ASSIGNMENT → After locating the line that contains "Identify the document" in the following entries, reproduce it and each later line exactly, including the last.
RECORDS FOR THE EXERCISE Block Start
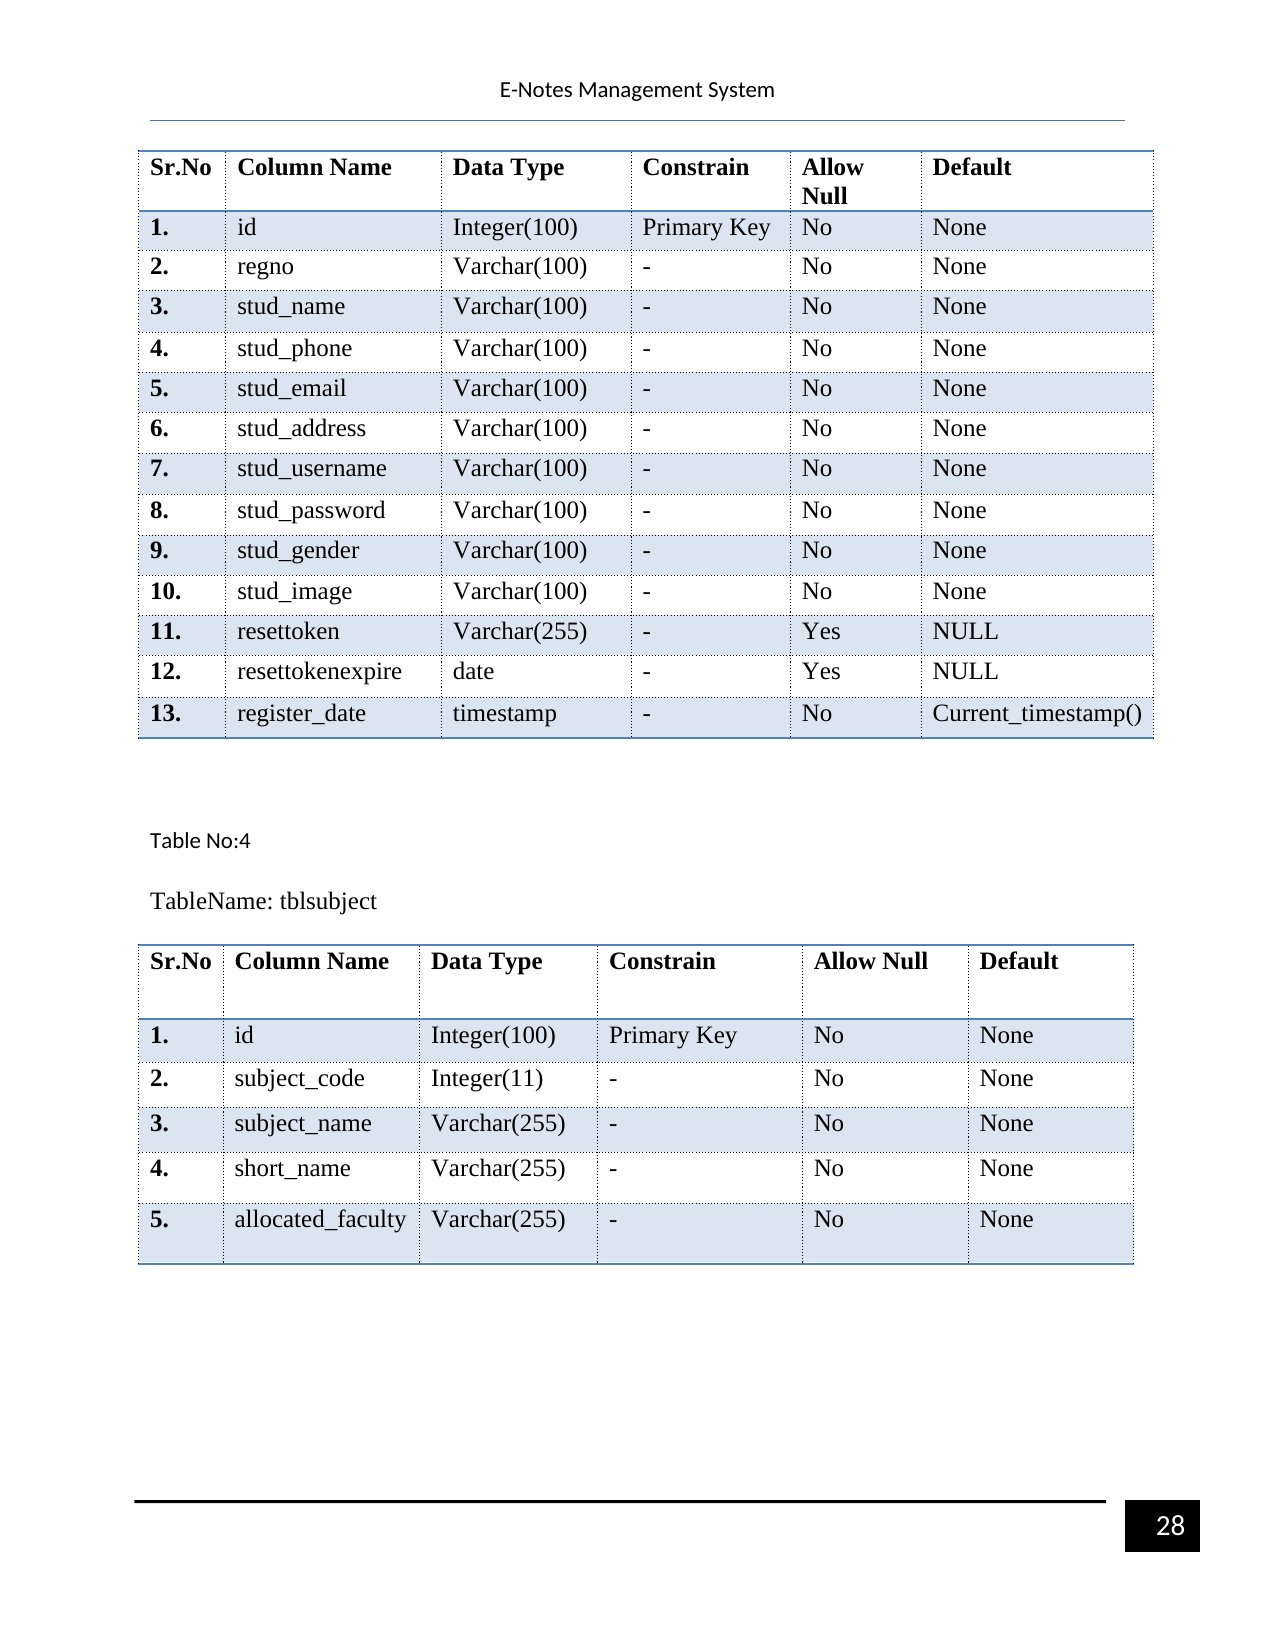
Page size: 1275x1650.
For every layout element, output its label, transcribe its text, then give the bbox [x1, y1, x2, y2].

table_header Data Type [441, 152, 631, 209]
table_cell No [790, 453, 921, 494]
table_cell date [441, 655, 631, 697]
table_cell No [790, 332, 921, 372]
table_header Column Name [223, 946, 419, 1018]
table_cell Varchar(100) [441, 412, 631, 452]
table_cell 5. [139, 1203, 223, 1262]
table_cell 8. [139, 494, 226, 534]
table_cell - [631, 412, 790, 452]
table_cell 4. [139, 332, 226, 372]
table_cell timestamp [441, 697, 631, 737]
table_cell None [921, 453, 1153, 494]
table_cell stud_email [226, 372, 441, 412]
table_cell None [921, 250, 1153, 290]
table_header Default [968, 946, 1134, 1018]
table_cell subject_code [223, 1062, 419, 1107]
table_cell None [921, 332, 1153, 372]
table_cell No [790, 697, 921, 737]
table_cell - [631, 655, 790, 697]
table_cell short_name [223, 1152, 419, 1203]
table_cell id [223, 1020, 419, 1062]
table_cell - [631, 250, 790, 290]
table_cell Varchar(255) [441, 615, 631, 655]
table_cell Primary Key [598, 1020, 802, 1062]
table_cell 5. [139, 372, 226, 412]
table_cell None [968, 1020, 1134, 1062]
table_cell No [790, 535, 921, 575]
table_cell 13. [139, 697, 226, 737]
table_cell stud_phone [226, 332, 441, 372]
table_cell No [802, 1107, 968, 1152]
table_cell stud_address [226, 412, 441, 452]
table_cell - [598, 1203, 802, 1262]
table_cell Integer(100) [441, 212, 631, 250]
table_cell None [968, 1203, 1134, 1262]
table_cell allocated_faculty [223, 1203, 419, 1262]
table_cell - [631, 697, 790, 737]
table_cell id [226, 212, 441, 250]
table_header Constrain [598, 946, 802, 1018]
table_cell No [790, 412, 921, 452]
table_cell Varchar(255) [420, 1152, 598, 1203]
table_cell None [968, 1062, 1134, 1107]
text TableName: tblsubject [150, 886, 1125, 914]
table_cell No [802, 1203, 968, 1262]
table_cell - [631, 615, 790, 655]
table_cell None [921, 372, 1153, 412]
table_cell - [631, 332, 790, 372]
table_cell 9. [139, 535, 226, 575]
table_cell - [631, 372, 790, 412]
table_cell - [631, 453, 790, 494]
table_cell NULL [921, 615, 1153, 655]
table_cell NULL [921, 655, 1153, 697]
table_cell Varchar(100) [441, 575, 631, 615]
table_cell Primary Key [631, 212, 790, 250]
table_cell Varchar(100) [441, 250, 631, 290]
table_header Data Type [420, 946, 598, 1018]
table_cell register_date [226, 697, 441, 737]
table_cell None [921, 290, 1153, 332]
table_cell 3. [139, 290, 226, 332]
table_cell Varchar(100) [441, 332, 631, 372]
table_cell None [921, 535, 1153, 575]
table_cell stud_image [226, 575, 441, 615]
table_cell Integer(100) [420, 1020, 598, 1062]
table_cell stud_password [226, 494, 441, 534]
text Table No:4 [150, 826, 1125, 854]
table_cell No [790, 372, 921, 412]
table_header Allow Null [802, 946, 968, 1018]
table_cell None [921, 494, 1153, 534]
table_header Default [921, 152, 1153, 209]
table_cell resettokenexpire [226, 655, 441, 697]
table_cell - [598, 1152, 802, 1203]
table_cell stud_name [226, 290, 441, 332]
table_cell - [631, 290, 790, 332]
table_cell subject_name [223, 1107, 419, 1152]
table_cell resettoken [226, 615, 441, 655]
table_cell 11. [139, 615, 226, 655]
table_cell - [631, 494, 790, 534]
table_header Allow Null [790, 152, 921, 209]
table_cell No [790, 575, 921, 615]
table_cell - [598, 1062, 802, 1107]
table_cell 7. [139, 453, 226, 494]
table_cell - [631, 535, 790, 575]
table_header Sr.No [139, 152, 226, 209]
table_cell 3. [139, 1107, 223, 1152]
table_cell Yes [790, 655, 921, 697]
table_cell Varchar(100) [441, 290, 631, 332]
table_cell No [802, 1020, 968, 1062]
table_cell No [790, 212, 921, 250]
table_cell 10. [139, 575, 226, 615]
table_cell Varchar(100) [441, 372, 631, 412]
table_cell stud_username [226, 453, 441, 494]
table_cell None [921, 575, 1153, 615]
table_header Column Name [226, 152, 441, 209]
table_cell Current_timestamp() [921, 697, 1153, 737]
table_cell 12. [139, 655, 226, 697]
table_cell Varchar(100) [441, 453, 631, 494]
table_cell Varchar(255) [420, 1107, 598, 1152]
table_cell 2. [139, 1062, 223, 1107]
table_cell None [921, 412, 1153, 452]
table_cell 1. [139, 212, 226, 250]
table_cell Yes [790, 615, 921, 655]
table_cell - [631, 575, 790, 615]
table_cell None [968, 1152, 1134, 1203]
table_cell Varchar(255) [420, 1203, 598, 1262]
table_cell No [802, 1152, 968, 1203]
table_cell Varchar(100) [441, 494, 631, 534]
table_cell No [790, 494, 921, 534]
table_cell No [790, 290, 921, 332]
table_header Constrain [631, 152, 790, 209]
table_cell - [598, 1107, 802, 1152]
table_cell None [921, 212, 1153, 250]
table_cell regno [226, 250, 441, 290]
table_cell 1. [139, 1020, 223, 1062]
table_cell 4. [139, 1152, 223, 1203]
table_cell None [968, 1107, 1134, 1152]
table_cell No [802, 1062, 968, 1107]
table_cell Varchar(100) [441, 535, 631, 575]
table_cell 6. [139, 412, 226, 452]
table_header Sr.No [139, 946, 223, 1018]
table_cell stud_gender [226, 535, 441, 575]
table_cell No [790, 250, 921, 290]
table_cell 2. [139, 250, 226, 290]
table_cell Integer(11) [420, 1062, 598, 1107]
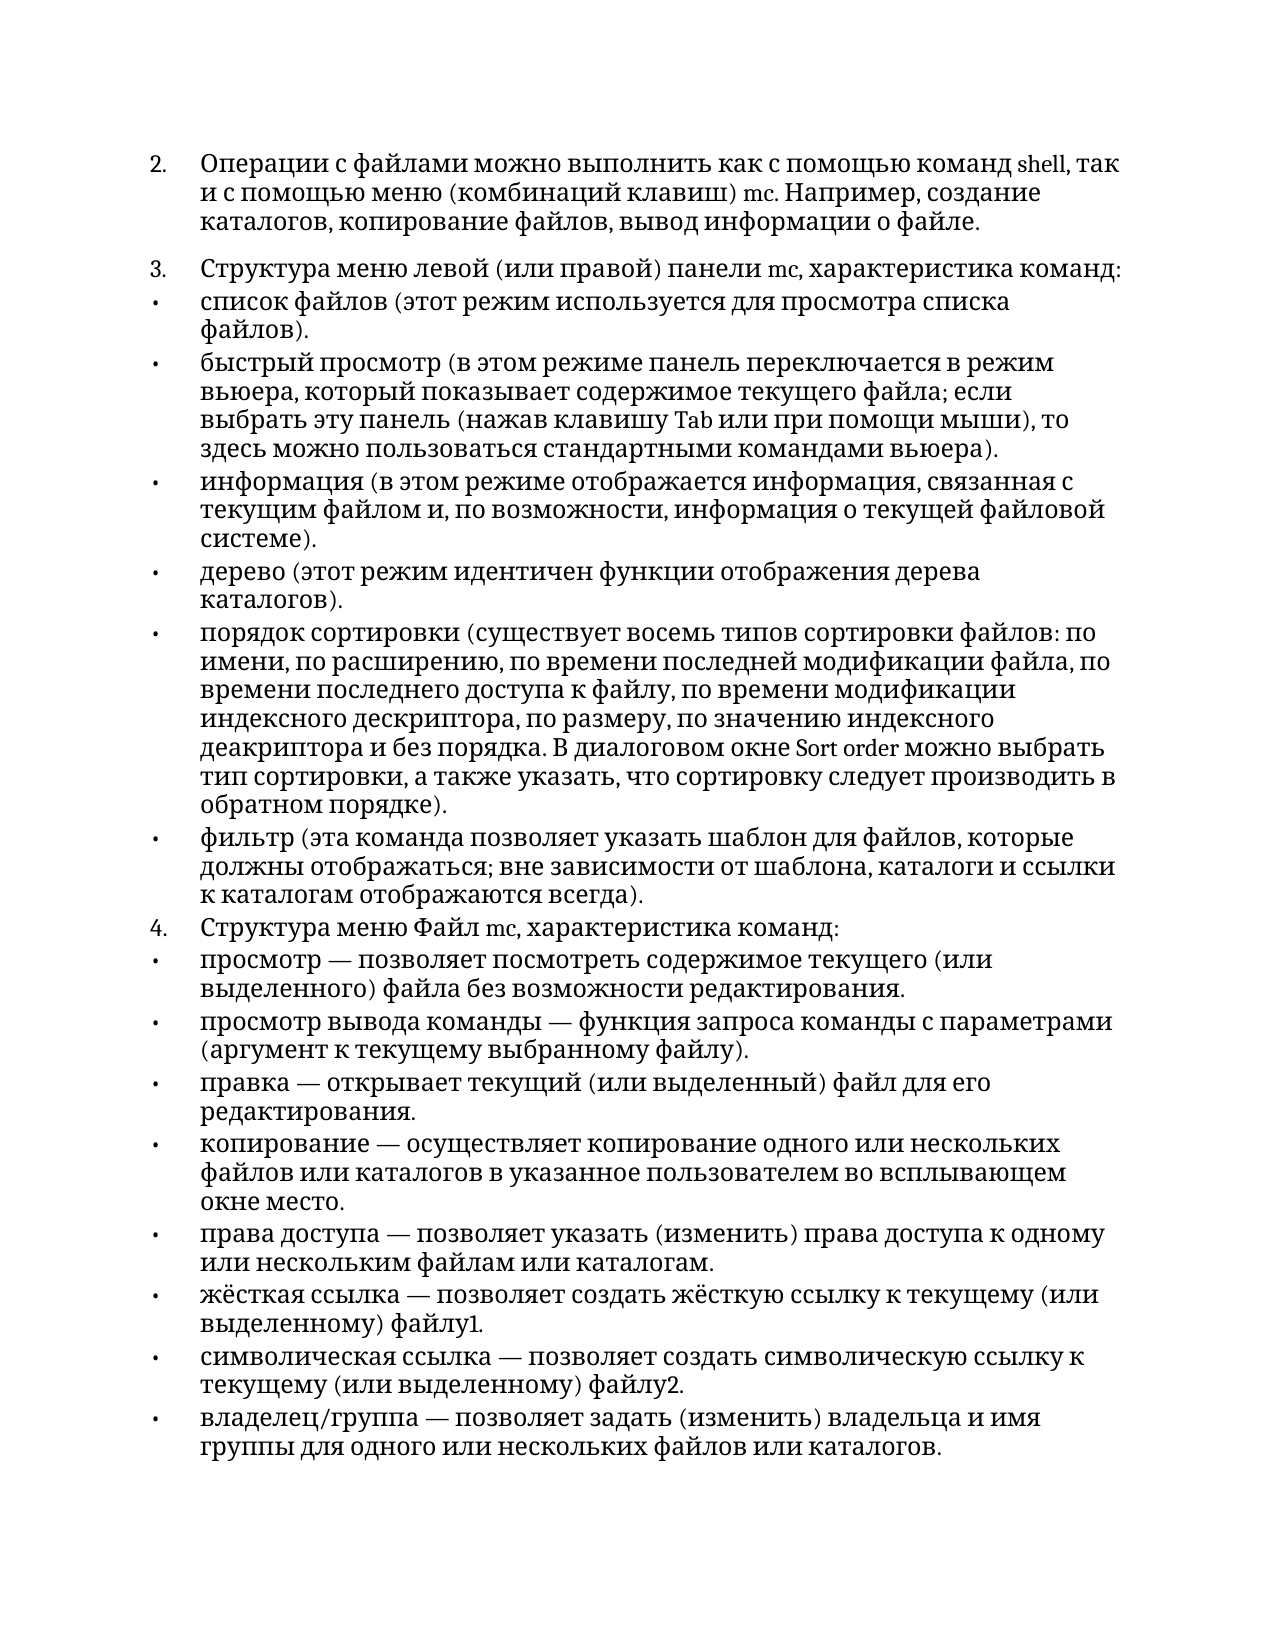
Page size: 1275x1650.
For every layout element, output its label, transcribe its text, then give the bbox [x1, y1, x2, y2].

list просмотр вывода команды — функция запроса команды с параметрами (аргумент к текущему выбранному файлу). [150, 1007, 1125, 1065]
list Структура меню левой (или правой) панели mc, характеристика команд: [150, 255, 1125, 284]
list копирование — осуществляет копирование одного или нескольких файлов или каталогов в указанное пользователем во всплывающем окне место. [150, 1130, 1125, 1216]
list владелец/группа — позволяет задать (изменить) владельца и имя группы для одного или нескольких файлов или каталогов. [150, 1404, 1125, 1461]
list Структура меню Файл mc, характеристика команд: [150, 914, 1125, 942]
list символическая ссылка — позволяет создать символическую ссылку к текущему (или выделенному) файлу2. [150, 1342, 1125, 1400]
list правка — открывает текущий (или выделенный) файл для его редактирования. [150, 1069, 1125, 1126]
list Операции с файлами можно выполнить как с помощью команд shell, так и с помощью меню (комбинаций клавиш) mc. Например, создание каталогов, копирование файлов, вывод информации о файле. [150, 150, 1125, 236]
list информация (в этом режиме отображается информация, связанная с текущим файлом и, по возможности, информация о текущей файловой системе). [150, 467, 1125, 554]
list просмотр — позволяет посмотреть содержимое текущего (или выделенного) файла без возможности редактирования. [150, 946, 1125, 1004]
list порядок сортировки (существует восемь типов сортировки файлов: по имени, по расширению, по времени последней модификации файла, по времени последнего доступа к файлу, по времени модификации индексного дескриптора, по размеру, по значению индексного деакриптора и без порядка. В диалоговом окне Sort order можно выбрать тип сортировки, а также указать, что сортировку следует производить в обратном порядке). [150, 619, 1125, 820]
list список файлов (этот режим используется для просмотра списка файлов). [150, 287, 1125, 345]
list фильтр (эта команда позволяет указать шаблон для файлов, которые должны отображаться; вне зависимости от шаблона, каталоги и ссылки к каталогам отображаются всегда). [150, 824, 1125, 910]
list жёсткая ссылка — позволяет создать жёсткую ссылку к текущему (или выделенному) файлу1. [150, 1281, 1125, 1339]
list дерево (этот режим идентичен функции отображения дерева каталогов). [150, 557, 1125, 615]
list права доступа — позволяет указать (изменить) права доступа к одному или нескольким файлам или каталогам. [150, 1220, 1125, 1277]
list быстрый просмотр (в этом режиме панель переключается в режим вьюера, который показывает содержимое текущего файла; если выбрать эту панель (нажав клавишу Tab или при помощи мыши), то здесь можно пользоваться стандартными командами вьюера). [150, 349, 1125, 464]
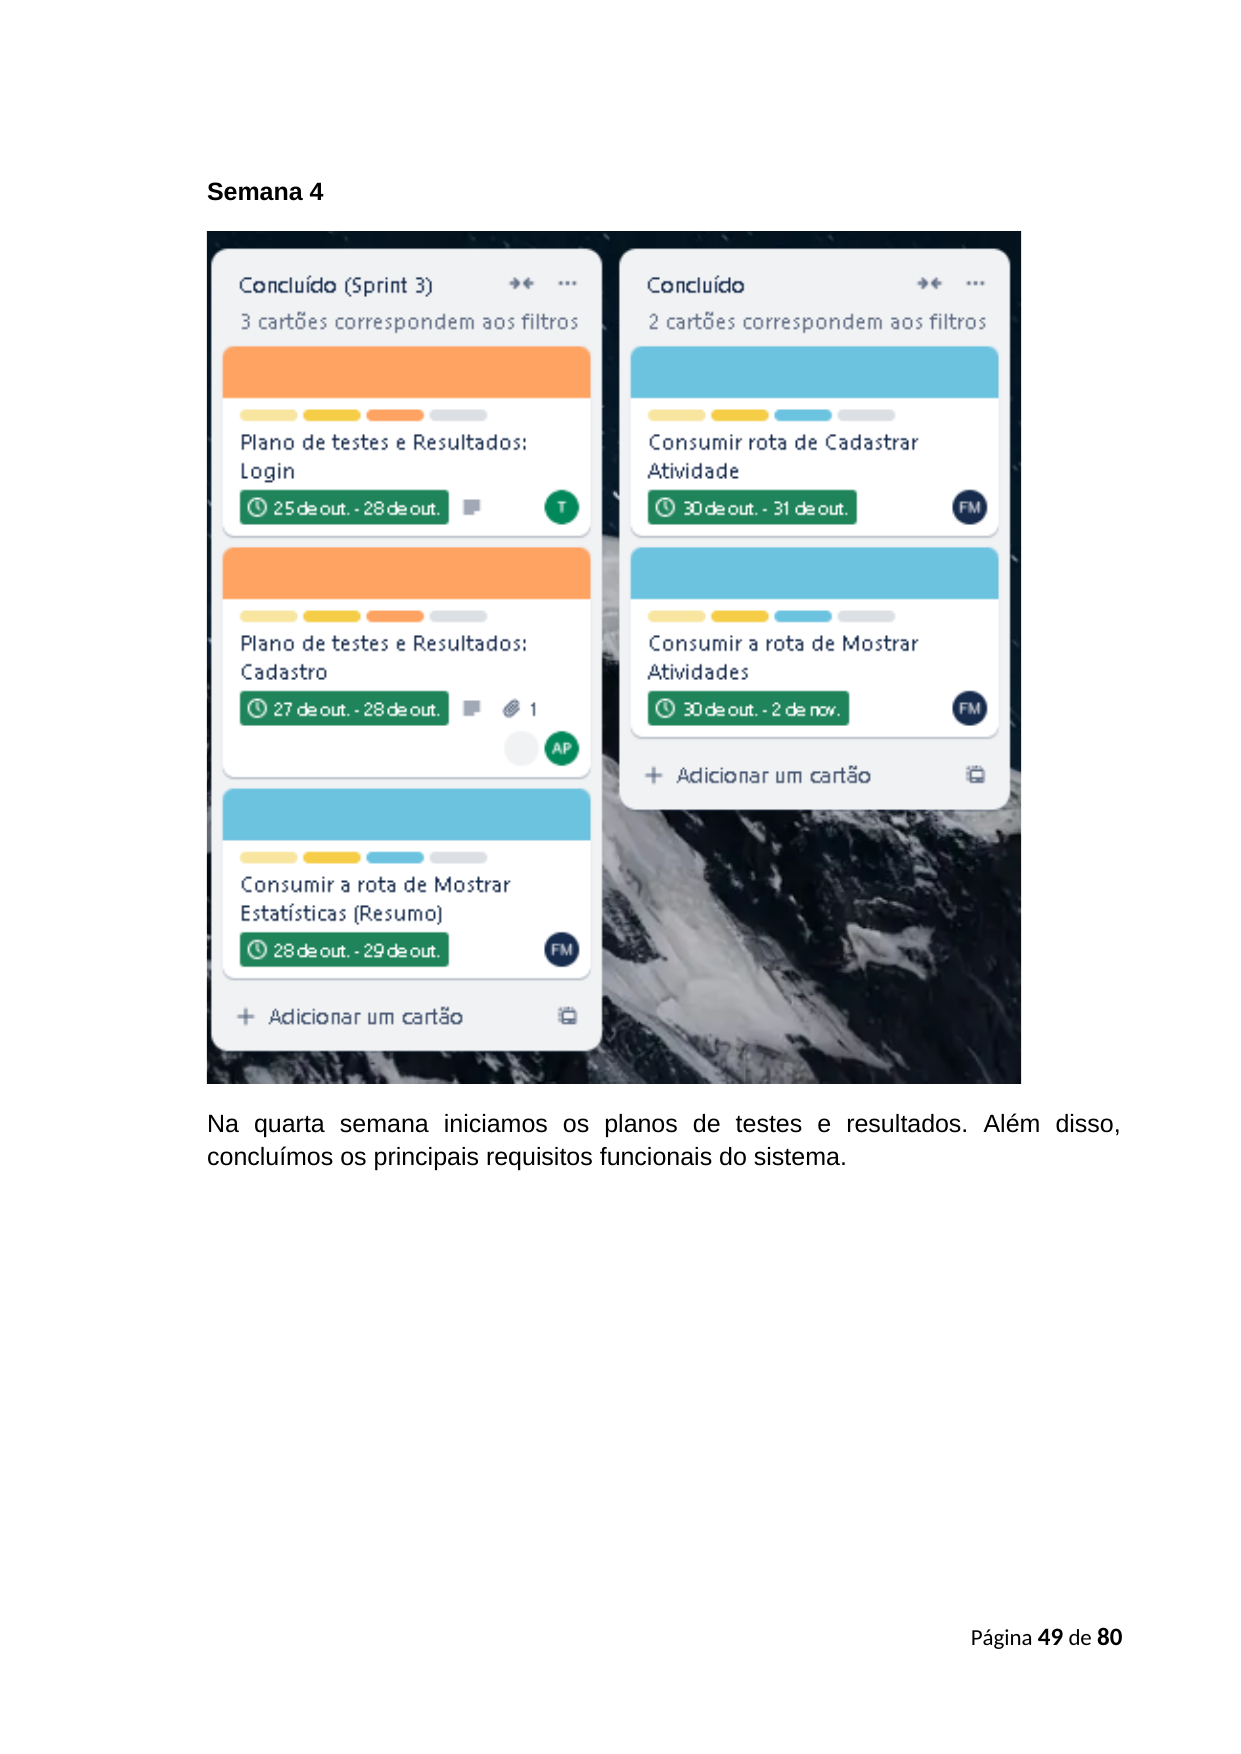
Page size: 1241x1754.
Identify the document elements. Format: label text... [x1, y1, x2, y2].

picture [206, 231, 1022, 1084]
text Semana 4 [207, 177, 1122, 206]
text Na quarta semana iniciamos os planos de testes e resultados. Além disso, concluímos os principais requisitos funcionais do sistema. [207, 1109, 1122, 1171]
RECORDS FOR THE EXERCISE Block End
TASK OUTPUT →
Identify the document elements. Format: label text... [x1, y1, x2, y2].

picture [206, 231, 1022, 1084]
text Semana 4 [207, 177, 1122, 206]
text Na quarta semana iniciamos os planos de testes e resultados. Além disso, concluímos os principais requisitos funcionais do sistema. [207, 1109, 1122, 1171]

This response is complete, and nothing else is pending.